Zarr Collection Provider

The implementation uses xarray.Datatree as the driver to access Zarr data. The provider serves multiple Zarr data sources. At the initialisation stage, it loads the datasources to get each Zarr data configuration, then it creates an xarray datatree handler for each of them and stores it under self.datasources with the id as the key.

Each group of the Zarr data source represents data from the same refinement level, with zone IDs as the index. Here is an example of how Zarr data is organised.

zarr_data_example

ZarrDatasourceInfo

  • filepath : String. A file path of the data source. Supports both local, gcs and s3 cloud storage.

  • id_col: String. The column name of the zone IDs, default is “”.

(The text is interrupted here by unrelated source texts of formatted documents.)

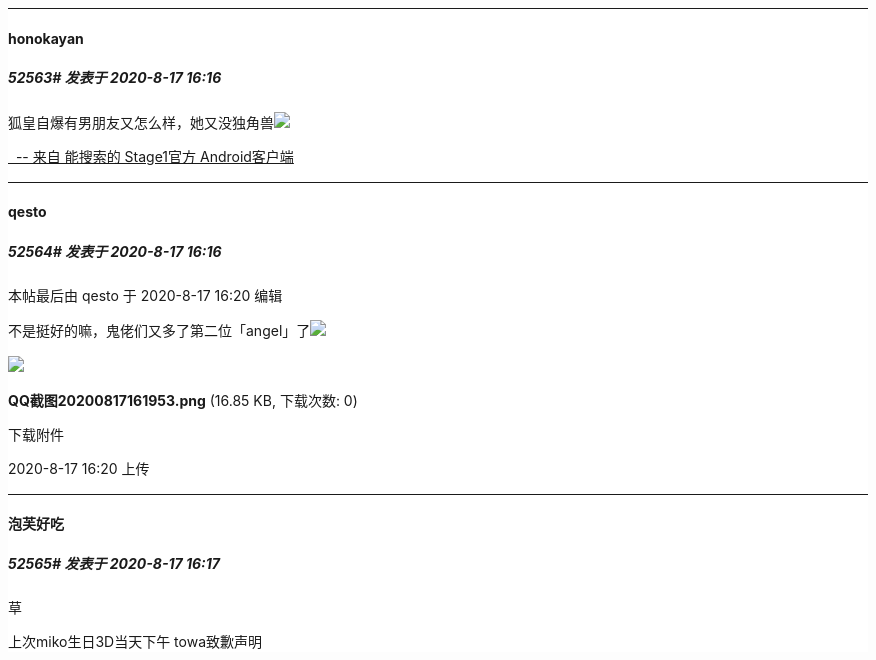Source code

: 





-----

####  honokayan  
##### 52563#       发表于 2020-8-17 16:16




狐皇自爆有男朋友又怎么样，她又没独角兽<img src="https://static.saraba1st.com/image/smiley/face2017/067.png" referrerpolicy="no-referrer">

[  -- 来自 能搜索的 Stage1官方 Android客户端](https://www.coolapk.com/apk/140634)







-----

####  qesto  
##### 52564#       发表于 2020-8-17 16:16



 本帖最后由 qesto 于 2020-8-17 16:20 编辑 

不是挺好的嘛，鬼佬们又多了第二位「angel」了<img src="https://static.saraba1st.com/image/smiley/face2017/037.png" referrerpolicy="no-referrer">


<img src="https://img.saraba1st.com/forum/202008/17/162016j78tlz49cft97151.png" referrerpolicy="no-referrer">


<strong>QQ截图20200817161953.png</strong> (16.85 KB, 下载次数: 0)

下载附件

2020-8-17 16:20 上传













-----

####  泡芙好吃  
##### 52565#       发表于 2020-8-17 16:17




草

上次miko生日3D当天下午 towa致歉声明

  • filehandle: xarray datatree object to store the connection.

Class initialisation

The dictionary datasources contains information about one or more Zarr data sources in the form of a child dictionary. The key of the child dictionary represents the unique ID for the Zarr data. Currently, only local storage is supported.

An example to define a Zarr collection provider:

"collection_providers": {"1":
        {"zarr":
            {"classname": "zarr_collection_provider.ZarrCollectionProvider",
                "datasources": {
                       "my_zarr_data": {
                            "filepath": "<path to zarr folder>",
                            "id_col": "zoneId",
                             "zones_grps" : { "4": "res4", "5": "res5"}
                        }
                    }
                }
        }
}